When you’re deciding whether it makes sense to file for bankruptcy, there’s a lot to consider. Of course, you’ll want to understand how Chapter 7 or Chapter 13 will benefit you. But it doesn’t end there. It’s also important to know what to expect afterward. Here’s what happens after bankruptcy.
Your new life begins after the court notifies your creditors that you received a discharge order wiping out your qualifying debts. Those creditors won’t be able to sue you, garnish your wages, attach your bank account, call you, or send you mail about the forgiven balances. You’ll get your fresh start.
Be aware, however, that it’s not uncommon for a creditor to inadvertently attempt to collect a debt that was forgiven as part of your bankruptcy. If that happens, here’s what to do: Keep your bankruptcy paperwork handy. Most will stop calling once you give them the case number, filing date, and discharge date. If the calls persist, notify your attorney.
Most people understand that their credit will take a hit for a time after bankruptcy—and there’s no denying that the change will likely affect your financial life. Your credit report tells creditors, employers, insurance companies, and potential landlords about your finances and they use the information to determine whether to work with you.
There’s an upside, however.
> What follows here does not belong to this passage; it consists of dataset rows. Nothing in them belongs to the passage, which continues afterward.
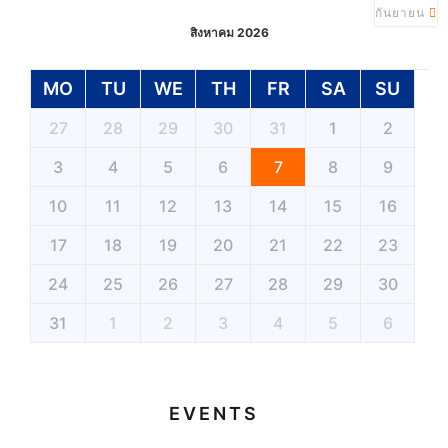
กันยายน
สิงหาคม 2026
MO
TU
WE
TH
FR
SA
SU
27
28
29
30
31
1
2
3
4
5
6
7
8
9
10
11
12
13
14
15
16
17
18
19
20
21
22
23
24
25
26
27
28
29
30
31
1
2
3
4
5
6
EVENTS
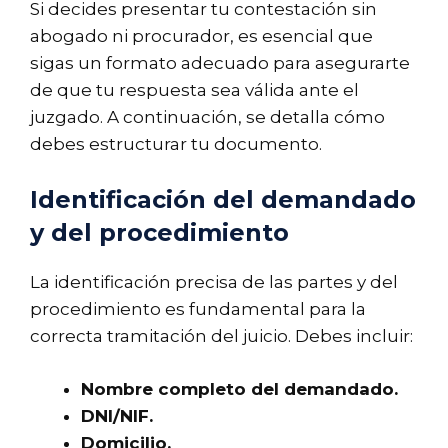
Si decides presentar tu contestación sin
abogado ni procurador, es esencial que
sigas un formato adecuado para asegurarte
de que tu respuesta sea válida ante el
juzgado. A continuación, se detalla cómo
debes estructurar tu documento.
Identificación del demandado
y del procedimiento
La identificación precisa de las partes y del
procedimiento es fundamental para la
correcta tramitación del juicio. Debes incluir:
Nombre completo del demandado.
DNI/NIF.
Domicilio.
Although a bankruptcy filing will remain on your credit report for up to ten years, the impact on your credit score will lessen with time.
Here’s what you can expect:
Your credit score will likely decrease, but not necessarily.
Credit card companies will send you credit offers soon after you receive your discharge.
Purchasing a car on improved credit terms should be within reach within a year or two.
Your chances of renting or leasing housing from a professionally-managed company (such as an apartment complex) will improve after approximately two years (until then, consider a cosigner or a private party rental).
Most people qualify for a mortgage within four years of bankruptcy, possibly even sooner if a foreclosure wasn’t involved and the bankruptcy was due to an unavoidable circumstance (such as divorce or illness).
Of course, how you handle your credit after the bankruptcy will also play a role in your creditworthiness, and you can proactively take steps toward improvement.
After receiving your discharge, you shouldn’t have as many financial obligations, and you can use the extra money to keep your finances in the black. Here are a few ideas:
Start with a budget that includes funds for emergencies such as car and home repairs and medical expenses.
Pay yourself by saving for retirement. For instance, it’s often smart to be sure you are taking full advantage of any employer matching funds by maximizing your 401k and 403b contributions.
After your financial affairs are in order, consider whether you need a will, a living will, a health care power of attorney, or a general power of attorney. A little planning and discipline will go a long way toward protecting you and your family’s financial future.